More information: Norton Anti-virus Software /itss/security/nav/
Last month, ITSS sent an email message to all of our customers who had used the authenticated (wireless) network, warning of a potential security risk. ITSS recently became aware that a member of our campus community may have been using special software to obtain user names and passwords from the wireless network (we are currently investigating the incident). Some customers who had used the wireless network were asked to change their Internet ID (email) password.
How did it happen?
Wireless 'snoop' software has been improved and is increasingly easy to use. When information is passed over the air waves between a wireless device and a wireless hub, it is easy to pick up transmissions and analyze them for information.
There are some actions you can take on the wireless network that do not send your password in clear text over the air waves. For example, authenticating to the wireless network uses an application that encrypts your password and other information before it is sent from your wireless device to the authentication device. Similarly, using a web browser to access UMD webmail encrypts the password before sending. Other actions, such as using most email clients or other applications that require a password, will likely send your password without encrypting it first.

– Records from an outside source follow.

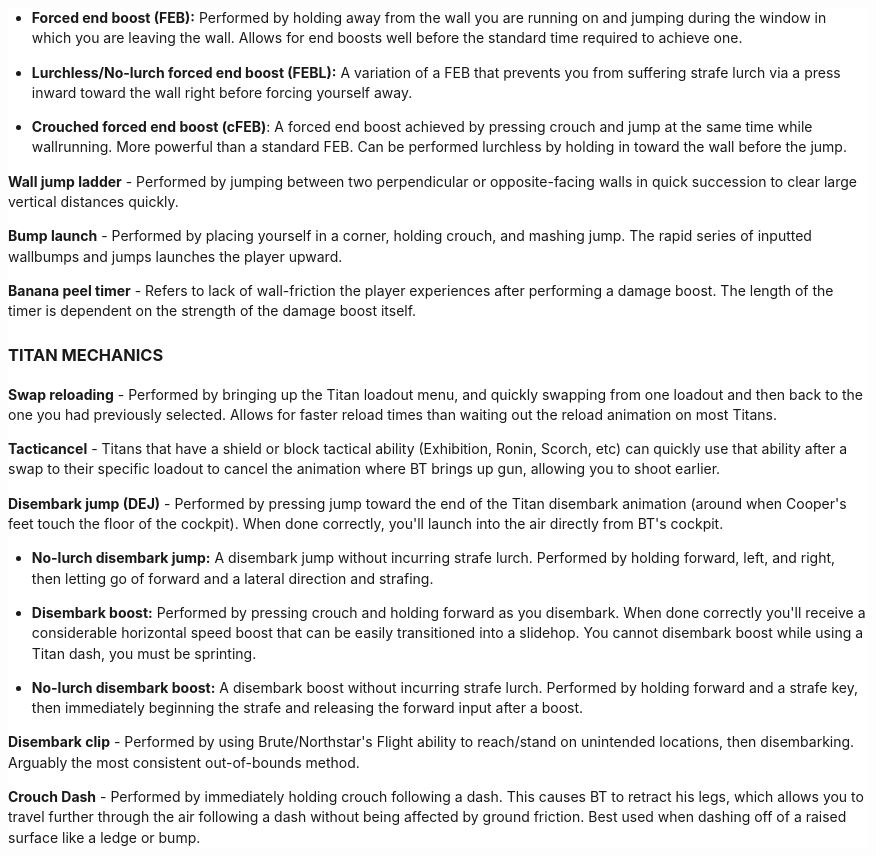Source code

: - **Forced end boost (FEB):** Performed by holding away from the wall you are running on and jumping during the window in which you are leaving the wall. Allows for end boosts well before the standard time required to achieve one.

- **Lurchless/No-lurch forced end boost (FEBL):** A variation of a FEB that prevents you from suffering strafe lurch via a press inward toward the wall right before forcing yourself away.

- **Crouched forced end boost (cFEB)**: A forced end boost achieved by pressing crouch and jump at the same time while wallrunning. More powerful than a standard FEB. Can be performed lurchless by holding in toward the wall before the jump.

**Wall jump ladder** \-
Performed by jumping between two perpendicular or opposite-facing walls in quick succession to clear large vertical distances quickly.

**Bump launch** \-
Performed by placing yourself in a corner, holding crouch, and mashing jump. The rapid series of inputted wallbumps and jumps launches the player upward.

**Banana peel timer** \-
Refers to lack of wall-friction the player experiences after performing a damage boost. The length of the timer is dependent on the strength of the damage boost itself.

### TITAN MECHANICS

**Swap reloading** \-
Performed by bringing up the Titan loadout menu, and quickly swapping from one loadout and then back to the one you had previously selected. Allows for faster reload times than waiting out the reload animation on most Titans.

**Tacticancel** \-
Titans that have a shield or block tactical ability (Exhibition, Ronin, Scorch, etc) can quickly use that ability after a swap to their specific loadout to cancel the animation where BT brings up gun, allowing you to shoot earlier.

**Disembark jump (DEJ)** \-
Performed by pressing jump toward the end of the Titan disembark animation (around when Cooper's feet touch the floor of the cockpit). When done correctly, you'll launch into the air directly from BT's cockpit.

- **No-lurch disembark jump:** A disembark jump without incurring strafe lurch. Performed by holding forward, left, and right, then letting go of forward and a lateral direction and strafing.

- **Disembark boost:**
  Performed by pressing crouch and holding forward as you disembark. When done correctly you'll receive a considerable horizontal speed boost that can be easily transitioned into a slidehop. You cannot disembark boost while using a Titan dash, you must be sprinting.

- **No-lurch disembark boost:** A disembark boost without incurring strafe lurch. Performed by holding forward and a strafe key, then immediately beginning the strafe and releasing the forward input after a boost.

**Disembark clip** \-
Performed by using Brute/Northstar's Flight ability to reach/stand on unintended locations, then disembarking. Arguably the most consistent out-of-bounds method.

**Crouch Dash** \-
Performed by immediately holding crouch following a dash. This causes BT to retract his legs, which allows you to travel further through the air following a dash without being affected by ground friction. Best used when dashing off of a raised surface like a ledge or bump.
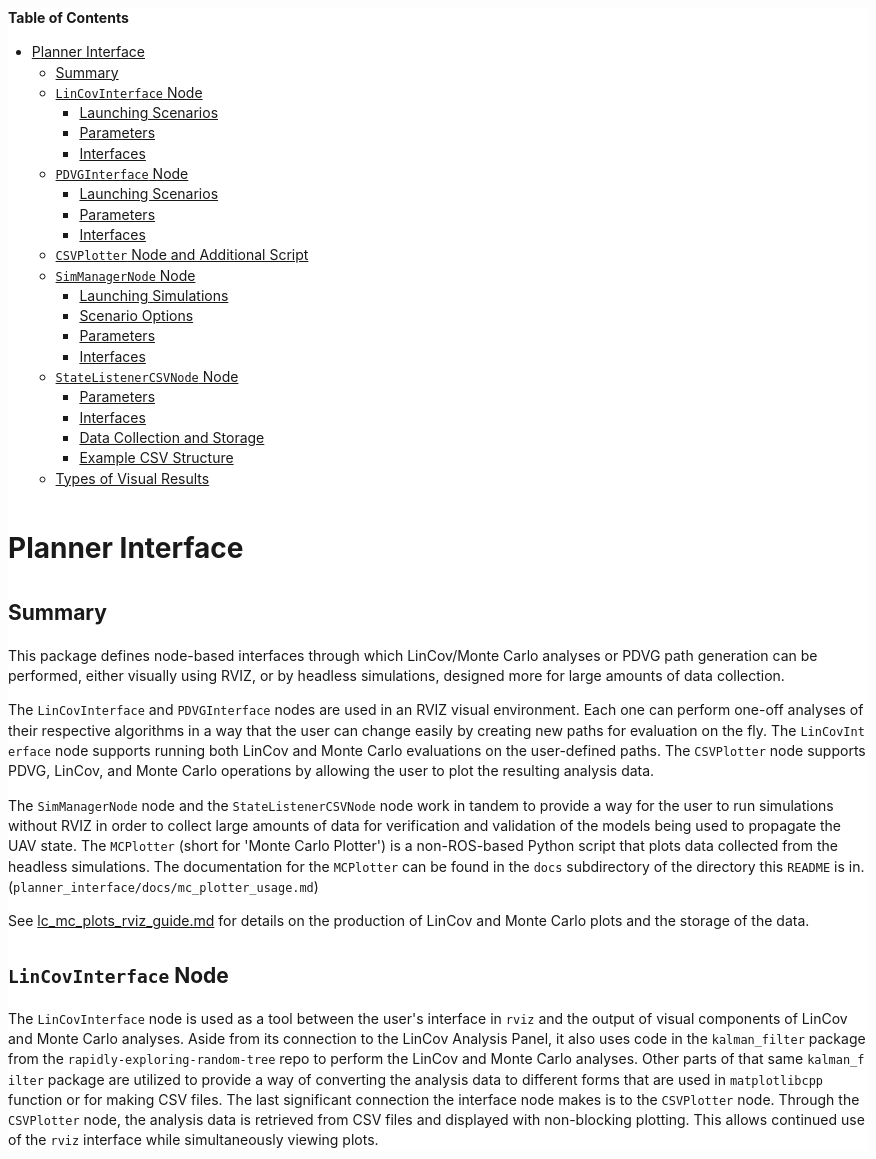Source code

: **Table of Contents**
- [Planner Interface](#planner-interface)
  - [Summary](#summary)
  - [`LinCovInterface` Node](#lincovinterface-node)
    - [Launching Scenarios](#launching-scenarios)
    - [Parameters](#parameters)
    - [Interfaces](#interfaces)
  - [`PDVGInterface` Node](#pdvginterface-node)
    - [Launching Scenarios](#launching-scenarios-1)
    - [Parameters](#parameters-1)
    - [Interfaces](#interfaces-1)
  - [`CSVPlotter` Node and Additional Script](#csvplotter-node-and-additional-script)
  - [`SimManagerNode` Node](#simmanagernode-node)
    - [Launching Simulations](#launching-simulations)
    - [Scenario Options](#scenario-options)
    - [Parameters](#parameters-2)
    - [Interfaces](#interfaces-2)
  - [`StateListenerCSVNode` Node](#statelistenercsvnode-node)
    - [Parameters](#parameters-3)
    - [Interfaces](#interfaces-3)
    - [Data Collection and Storage](#data-collection-and-storage)
    - [Example CSV Structure](#example-csv-structure)
  - [Types of Visual Results](#types-of-visual-results)

# Planner Interface
## Summary
This package defines node-based interfaces through which LinCov/Monte Carlo
analyses or PDVG path generation can be performed, either visually using RVIZ, or by headless
simulations, designed more for large amounts of data collection.

The `LinCovInterface` and `PDVGInterface` nodes are used in an RVIZ visual environment. Each one
can perform one-off analyses of their respective algorithms in a way that the user can change easily
by creating new paths for evaluation on the fly. The `LinCovInterface` node supports running both
LinCov and Monte Carlo evaluations on the user-defined paths. The `CSVPlotter` node supports PDVG,
LinCov, and Monte Carlo operations by allowing the user to plot the resulting analysis data.

The `SimManagerNode` node and the `StateListenerCSVNode` node work in tandem to provide a way for
the user to run simulations without RVIZ in order to collect large amounts of data for verification
and validation of the models being used to propagate the UAV state. The `MCPlotter` (short for
'Monte Carlo Plotter') is a non-ROS-based Python script that plots data collected from the
headless simulations. The documentation for the `MCPlotter` can be found in the `docs` subdirectory
of the directory this `README` is in. (`planner_interface/docs/mc_plotter_usage.md`)

See [lc_mc_plots_rviz_guide.md](docs/lc_mc_plots_rviz_guide.md) for details on the production of LinCov and
Monte Carlo plots and the storage of the data.

## `LinCovInterface` Node
The `LinCovInterface` node is used as a tool between the user's interface in `rviz`
and the output of visual components of LinCov and Monte Carlo analyses. Aside from its connection
to the LinCov Analysis Panel, it also uses code in the `kalman_filter` package from the
`rapidly-exploring-random-tree` repo to perform the LinCov and Monte Carlo analyses. Other parts of
that same `kalman_filter` package are utilized to provide a way of converting the analysis data
to different forms that are used in `matplotlibcpp` function or for making CSV files.
The last significant connection the interface node makes is to the `CSVPlotter` node. Through the
`CSVPlotter` node, the analysis data is retrieved from CSV files and displayed with non-blocking
plotting. This allows continued use of the `rviz` interface while simultaneously viewing plots.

What should our customers do?
The solution to this problem is to use a product called Virtual Private Network, or VPN. ITSS currently offers VPN service and clients for Windows 98/2000/XP, Macintosh, Linux and Solaris. Unfortunately, we do not yet have VPN clients for handheld devices such as iPAQs, Palm Pilots, or other personal digital assistants. For the time being, the best solution for these devices is to avoid using them for applications that require authentication, other than connecting to the network or using webmail. We are investigating other solutions for these devices.
ITSS is pleased to announce that Kathleen M. Wilson has accepted the Office Specialist position and will begin work on Monday, May 10. Kathy's office will be located in MWAH 176 and her phone number is 218-726-7587.
Kathy has 15+ years of customer service and office experience which includes customer billing, accounts receivables and payables, bookkeeping, and participating on quality process improvement teams.
Her previous work experience includes being the office manager for a local dental practice, working as a patient financial services representative and contract specialist with a local medical facility, where she was part of the pilot project work team implementing a new financial system, and working as a department team leader at a local retail firm.